Article 3: Using mobile health to enhance outcomes of noncommunicable diseases care in rural stings and refugee camps
Authors: Saleh S., Farah A., Dimassi H., El Arnaout N., Constantin J., Osman M., El Morr C. and Alameddine, M. Date: 13 July 2018
Reason for the study
Characteristic of rural areas and refugee camps is that patients there have poor access to health services due to non-communicable diseases. In order to improve the prevention and control of NCD’s among these population groups, the use of inexpensive innovative eHealth-interventions can help.
Research question
“What is the effect of employing low-cost mobile health tools on the accessibility to health service and improvement of health indicators of individuals with NCDs in rural areas and refugee camps in Lebanon?”
Research goal
The aim of this study was to assess the impact of the use of low-cost mobile health products on the accessibility of healthcare and the improvement of health indicators of people with NCD’s in rural areas and refugee camps in Lebanon.
Methods
This study reports on a community study in which primary health centers (PHCC), along their consecutive service areas, were randomly assigned to control- and intervention sites to assess the change in selected quality of care indicators for NCD’s between individuals and patients from the community. The patients at the locations of the intervention received a one-year mHealth (mobile health) intervention. Their outcomes before and after the intervention were assessed by means of care quality indicators (QI’s). The population that was studied consisted of sixteen primary healthcare centers in Lebanon: of which ten in rural areas and six in Palestinian refugee camps. To participate in this study, patients had to be registered with the PHCC’s as diabetics or hypertensive patients aged for at least 40 years old.
Results
In the analysis were the data of 1433 patients in the intervention groups and 926 patients in the control groups included. The majority of patients were living in Lebanese rural areas. 64,27% of the patients were hypertensive and 35,73% of the patients were diabetic in the intervention group. In the control group were 67.6% of patients hypertensive, and 32.4% of the patients were diabetic. From the results you can conclude that the glycemic control results improved in the intervention group but not in the control group.

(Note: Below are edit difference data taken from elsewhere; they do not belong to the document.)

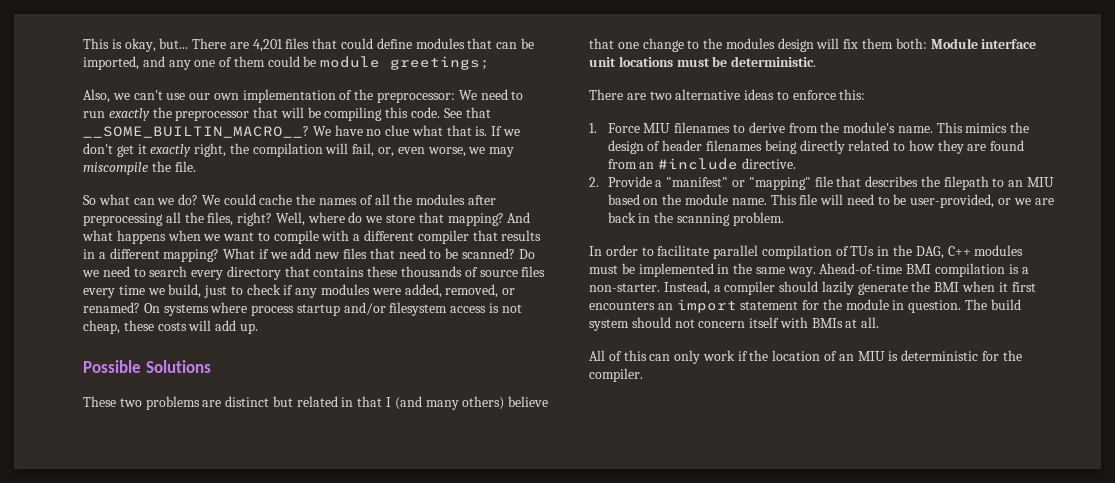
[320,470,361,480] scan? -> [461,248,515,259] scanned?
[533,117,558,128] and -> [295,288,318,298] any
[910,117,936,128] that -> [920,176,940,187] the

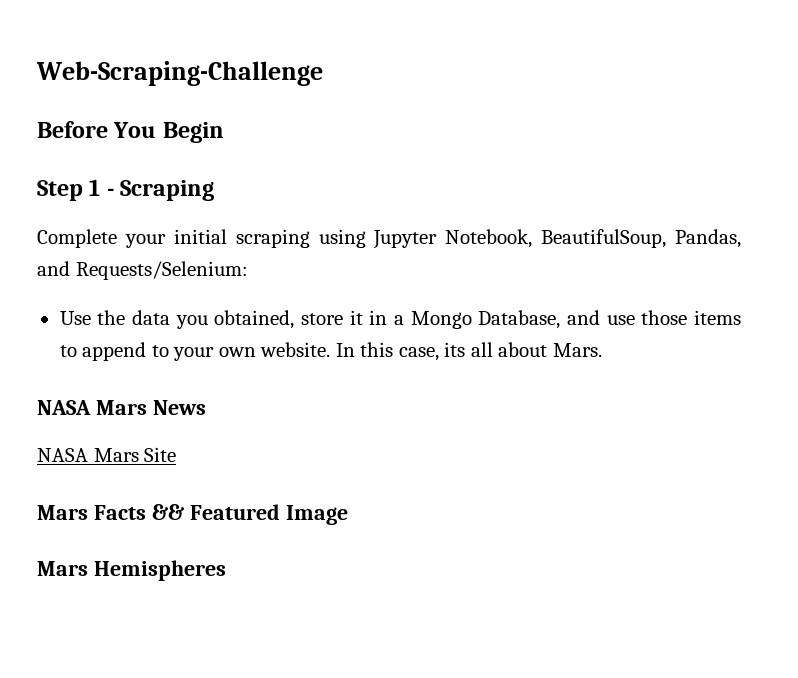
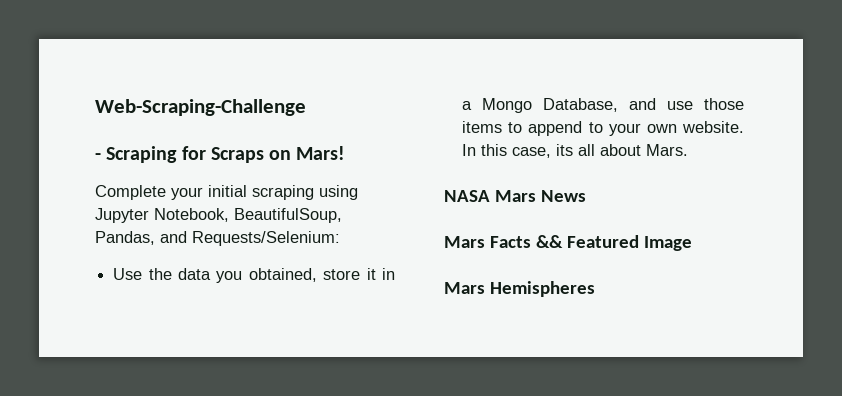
[37,121,224,143] [37,179,215,201] Before You Begin // Step 1 - Scraping -> [95,146,346,163] - Scraping for Scraps on Mars!
[37,447,177,462] // NASA Mars Site -> (586, 196) none

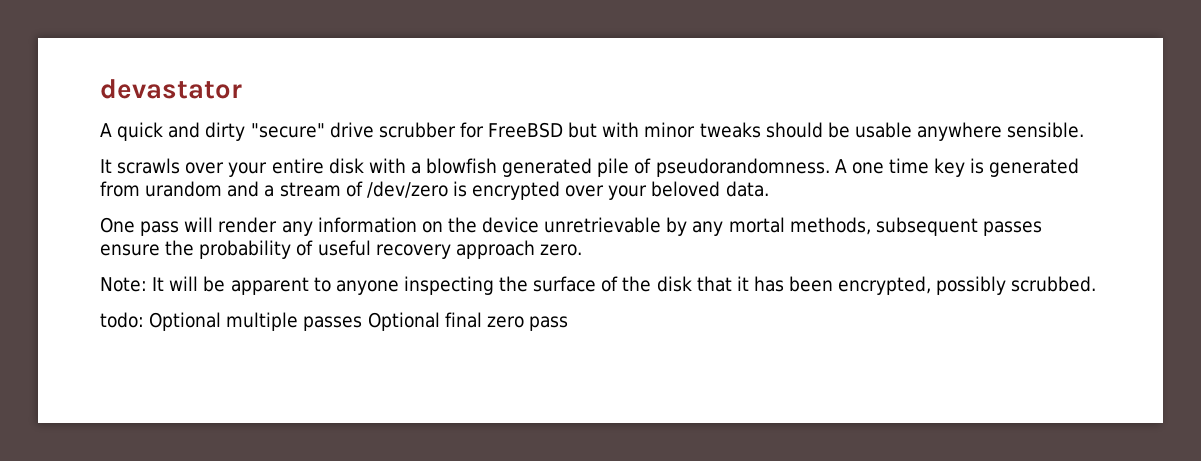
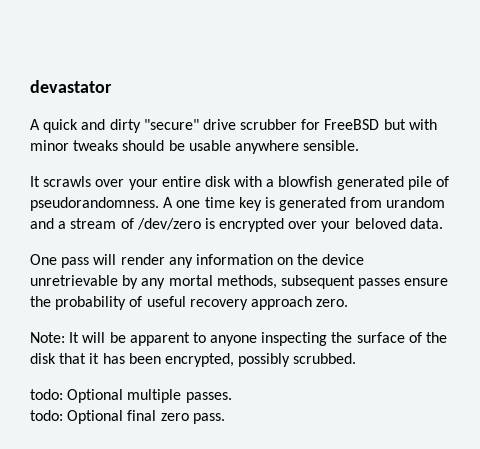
[303,316,363,331] passes -> [185,392,232,403] [30,410,63,421] passes. // todo:
[528,316,568,331] pass -> [192,413,225,424] pass.

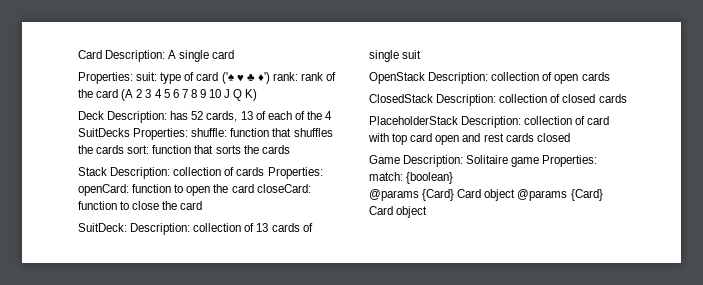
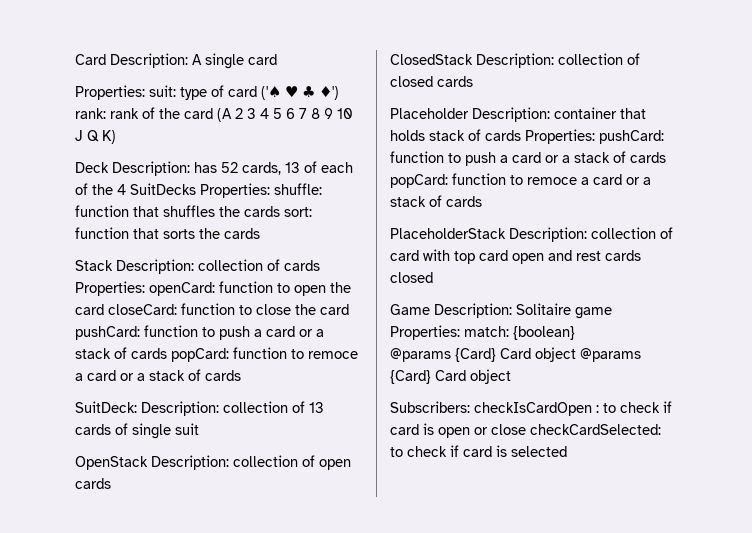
(203, 205) none -> [75,325,324,340] [75,347,358,362] [75,369,241,381] pushCard: function to push a card or a stack of cards popCard: function to remoce a card or a stack of cards
(627, 98) none -> [390,107,646,122] [390,129,664,144] [390,151,666,166] [390,173,651,188] [390,195,482,207] // Placeholder Description: container that holds stack of cards Properties: pushCard: function to push a card or a stack of cards popCard: function to remoce a card or a stack of cards
(428, 212) none -> [390,401,672,416] [390,423,661,438] [390,445,567,457] // Subscribers: checkIsCardOpen : to check if card is open or close checkCardSelected: to check if card is selected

The proportion of HbA1c poor control remained unchanged in the control group, whereas it decreased significantly in the intervention group. In both groups the proportion of annual HbA1c testing has increased and the proportion of annual eye check-up has decreased in both groups.
Conclusion
In this study, the importance of employment of the integrative approach to disease prevention and control in existing NCD programs in underserved communities, in combination with innovative and inexpensive approaches strengthened.The study reveals that the employment of SMSs may make a difference in NCDs care, this is shown by the statistically significant improvements in clinical measurements of NCD-related QIs among diabetic and hypertensive patients in Lebanese rural areas and Palestinian refugee camps. Mobile Health is a socially acceptable and simple technique that can be integrated into routine care at a low cost.
Level of evidence
Randomized controlled trial, A2
Relevant for our subject:
This article is relevant to our topic, because this article is about how mHealth contributes to prevention of non-communicable diseases in rural stings and refugee camps. This article explains how mHealth helps people in refugee camps to prevent NCDs.